Since 2005, through the U.S. Agency for International Development and the US President’s Emergency Plan for AIDS Relief, or PEPFAR, the American people have partnered with Zambia to increase support for gender equality, strengthen GBV-response services, and support the laws and policies that ensure protection for survivors and justice for perpetrators.

Together with the Zambian government, we have established 26 fully operational One-Stop Centers for comprehensive GBV response and care. We have trained magistrates, police officers, and doctors to improve access to justice for child survivors. We have challenged GBV norms through the widespread implementation of evidence-based programs, and together, we have trained close to 100 chiefs and 340 headmen, induna, and traditional leaders to identify and respond to GBV in their own communities.

Today, we are proud to join the Zambian government to establish four new One-Stop Centers in Kitwe, Mufilira, Solwezi, and Sesheke, bringing the total to thirty centers across the country. These centers are a critical resource for survivors of GBV, providing them with a package of support services in a safe and confidential setting. These services include psychosocial support, HIV testing and linkage to treatment, post-exposure prophylaxis, legal services, and linkage to the criminal justice program.

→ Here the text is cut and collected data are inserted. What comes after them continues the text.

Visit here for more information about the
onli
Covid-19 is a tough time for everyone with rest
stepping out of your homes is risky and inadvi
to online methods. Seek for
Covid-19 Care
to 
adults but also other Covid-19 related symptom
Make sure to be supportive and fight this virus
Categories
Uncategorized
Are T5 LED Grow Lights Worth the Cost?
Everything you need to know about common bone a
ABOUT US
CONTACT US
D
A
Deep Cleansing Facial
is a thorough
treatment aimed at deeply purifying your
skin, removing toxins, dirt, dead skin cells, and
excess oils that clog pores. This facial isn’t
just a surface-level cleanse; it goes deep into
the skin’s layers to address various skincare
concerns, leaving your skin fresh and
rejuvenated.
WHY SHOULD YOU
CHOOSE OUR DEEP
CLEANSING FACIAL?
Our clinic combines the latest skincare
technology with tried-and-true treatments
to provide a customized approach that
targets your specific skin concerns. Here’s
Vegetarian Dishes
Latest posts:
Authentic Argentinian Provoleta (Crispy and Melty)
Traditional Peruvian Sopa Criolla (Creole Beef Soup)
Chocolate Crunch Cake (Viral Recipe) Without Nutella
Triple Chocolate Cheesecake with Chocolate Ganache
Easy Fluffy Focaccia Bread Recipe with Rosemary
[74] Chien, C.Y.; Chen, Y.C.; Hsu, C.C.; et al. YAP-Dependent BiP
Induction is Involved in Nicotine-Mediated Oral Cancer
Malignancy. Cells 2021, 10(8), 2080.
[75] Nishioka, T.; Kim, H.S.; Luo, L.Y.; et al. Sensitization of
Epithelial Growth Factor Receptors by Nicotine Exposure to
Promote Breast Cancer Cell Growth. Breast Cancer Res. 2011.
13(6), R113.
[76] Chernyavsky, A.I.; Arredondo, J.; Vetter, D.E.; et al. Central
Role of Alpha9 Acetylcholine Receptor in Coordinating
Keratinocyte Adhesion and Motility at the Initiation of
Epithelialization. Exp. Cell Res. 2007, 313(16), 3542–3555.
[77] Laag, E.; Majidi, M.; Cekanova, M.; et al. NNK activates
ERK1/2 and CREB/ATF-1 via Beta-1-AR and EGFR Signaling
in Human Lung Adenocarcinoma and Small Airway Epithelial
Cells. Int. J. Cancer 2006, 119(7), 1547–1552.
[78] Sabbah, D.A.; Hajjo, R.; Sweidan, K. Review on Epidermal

In addition to launching four One-Stop Centers, we are also here to commend the Ministry of Health for adding GBV indicators to the national health reporting system, which will provide critical data for planning and policy development as well as programmatic targeting and decision making.

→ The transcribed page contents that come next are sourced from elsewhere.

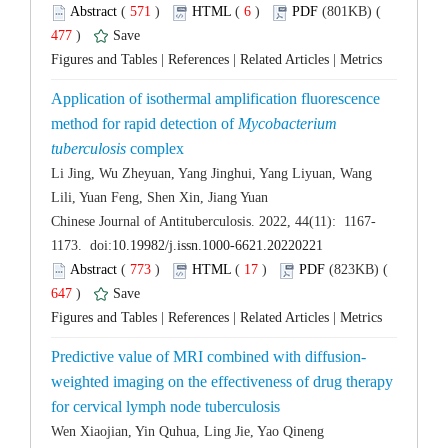
 (
 )
 6
)
 477
)
 |
 |
 |
Application of isothermal amplification fluorescence
method for rapid detection of
Mycobacterium
Li Jing, Wu Zheyuan, Yang Jinghui, Yang Liyuan, Wang
 (
 )
 17
)
 647
)
 |
 |
 |
weighted imaging on the effectiveness of drug therapy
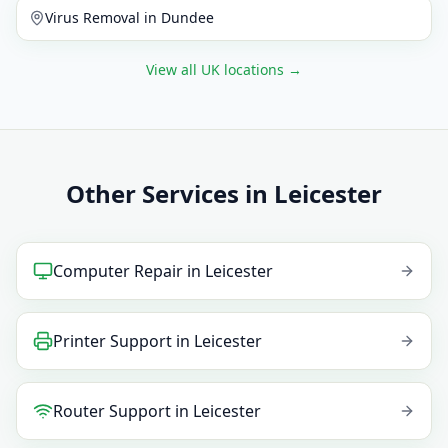
Virus Removal
in
Dundee
View all UK locations
→
Other Services in Leicester
Computer Repair
in
Leicester
Printer Support
in
Leicester
Router Support
in
Leicester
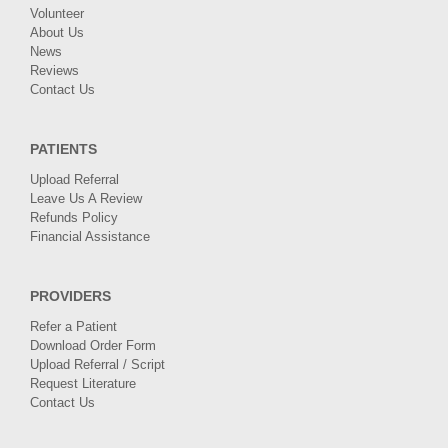
Volunteer
About Us
News
Reviews
Contact Us
PATIENTS
Upload Referral
Leave Us A Review
Refunds Policy
Financial Assistance
PROVIDERS
Refer a Patient
Download Order Form
Upload Referral / Script
Request Literature
Contact Us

In the coming year, the United States will intensify efforts to prevent and respond to GBV throughout the country. Through PEPFAR support of DREAMS and Faith and Communities Initiatives, and under our new Empowered Youth program, we will expand the implementation of evidence-based programming to prevent sexual violence against children. Programs will include “Coaching Boys into Men,” which trains athletic coaches to teach young male athletes about healthy relationships, and IMPower, which teaches girls the verbal and physical skills needed to prevent sexual assault.

It is an honor to join you on this very important day. As always, we stand with the Zambian government to combat the scourge of gender-based violence. The services provided at these centers will bring supply needed support to women like Mary, who is now able to live a healthy life, free of violence and fear. The road ahead is long, but it is encouraging that progress is being made to address the serious issues of gender-based violence in Zambia.